High cell density cultures of Pichia pastoris grown on methanol tend to develop yellow colored supernatants, attributed to the release of free flavins. The potential of P. pastoris for flavin overproduction is therefore given, but not pronounced when the yeast is grown on glucose. The aim of this study is to characterize the relative regulatory impact of each riboflavin synthesis gene. Deeper insight into pathway control and the potential of deregulation is established by overexpression of the single genes as well as a combined deregulation of up to all six riboflavin synthesis genes.

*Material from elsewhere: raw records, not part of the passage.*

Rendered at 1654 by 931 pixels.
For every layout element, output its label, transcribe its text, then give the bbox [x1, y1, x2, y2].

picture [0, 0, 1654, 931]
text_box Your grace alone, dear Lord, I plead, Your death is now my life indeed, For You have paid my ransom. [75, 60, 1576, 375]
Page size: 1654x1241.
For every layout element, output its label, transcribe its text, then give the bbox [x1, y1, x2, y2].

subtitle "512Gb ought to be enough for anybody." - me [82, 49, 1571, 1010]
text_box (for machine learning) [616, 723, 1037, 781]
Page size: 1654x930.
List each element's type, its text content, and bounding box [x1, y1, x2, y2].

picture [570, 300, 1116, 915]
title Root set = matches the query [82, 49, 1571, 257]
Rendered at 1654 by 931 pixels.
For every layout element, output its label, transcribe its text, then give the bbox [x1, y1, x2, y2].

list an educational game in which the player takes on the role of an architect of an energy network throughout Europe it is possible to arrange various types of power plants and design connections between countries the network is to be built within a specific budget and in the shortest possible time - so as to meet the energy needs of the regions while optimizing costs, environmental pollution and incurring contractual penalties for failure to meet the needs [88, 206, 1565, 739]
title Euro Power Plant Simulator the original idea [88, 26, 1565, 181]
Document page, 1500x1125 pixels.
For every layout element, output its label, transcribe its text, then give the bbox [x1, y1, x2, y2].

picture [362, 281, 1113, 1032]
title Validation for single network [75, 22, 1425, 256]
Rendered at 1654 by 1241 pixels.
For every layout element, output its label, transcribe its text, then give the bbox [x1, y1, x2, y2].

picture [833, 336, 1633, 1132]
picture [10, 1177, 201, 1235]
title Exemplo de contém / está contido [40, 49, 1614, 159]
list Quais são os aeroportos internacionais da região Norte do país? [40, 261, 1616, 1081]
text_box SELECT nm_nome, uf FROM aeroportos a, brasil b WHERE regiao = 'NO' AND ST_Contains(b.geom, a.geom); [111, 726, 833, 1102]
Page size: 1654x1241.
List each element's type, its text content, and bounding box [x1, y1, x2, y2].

Overexpression of the first gene of the riboflavin biosynthetic pathway (RIB1) is already sufficient to obtain yellow colonies and the accumulation of riboflavin in the supernatant of shake flask cultures growing on glucose. Sequential deregulation of all the genes, by exchange of their native promoter with the strong and constitutive glyceraldehyde-3-phosphate dehydrogenase promoter (P GAP ) increases the riboflavin accumulation significantly.
The regulation of the pathway is distributed over more than one gene. High cell density cultivations of a P. pastoris strain overexpressing all six RIB genes allow the accumulation of 175 mg/L riboflavin in the supernatant. The basis for rational engineering of riboflavin production in P. pastoris has thus been established.